Many Plaid candidates and their teams have worked hard in every election, but didn't win. Many candidates from other parties worked hard too, but didn't win. Equally, some candidates win without having to work hard at all.
There's a difference between rowing a boat and sailing a boat. To get somewhere by rowing you need to rely almost entirely on hard work. To get somewhere by sailing still requires some hard work, but is more about being able to read the wind and trim your sails in order to use it to help get you to where you want to go. The two factors that you've taken such objection to are my attempt at reading the wind.
You can concentrate on rowing the Plaid boat to the winning post if you want to. It all helps. But putting up a sail and using the wind will make more of a difference to whether we win or lose.

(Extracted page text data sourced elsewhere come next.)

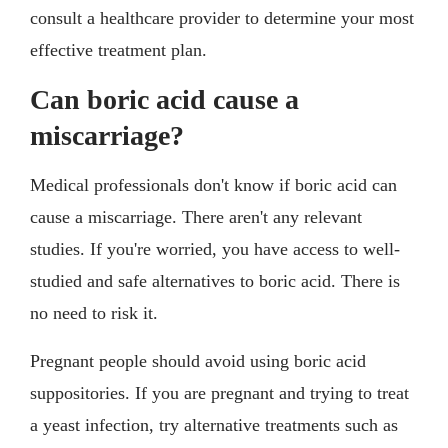
consult a healthcare provider to determine your most
effective treatment plan.
Can boric acid cause a
miscarriage?
Medical professionals don't know if boric acid can
cause a miscarriage. There aren't any relevant
studies. If you're worried, you have access to well-
studied and safe alternatives to boric acid. There is
no need to risk it.
Pregnant people should avoid using boric acid
suppositories. If you are pregnant and trying to treat
a yeast infection, try alternative treatments such as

I don't disagree with that. It is indeed your "attempt at reading the wind" that I take issue with; and despite the fact that I made that point a long time ago I still don't feel you have actually addressed it; instead you've just sidelined me (rather successfully) into discussing totally irrelevant points (like whether I'm defeatist and what my plan for 2015 would be, neither of which really have anything to do with the point I originally made).
What you have also done is accuse me of being idiotic twice. Regardless of what I've said I think these personal attacks have no place in rational debate - if I did the same to you I'm sure you'd delete my comments immediately, and rightly so. It'd only be polite for you to temper your own words in the same way.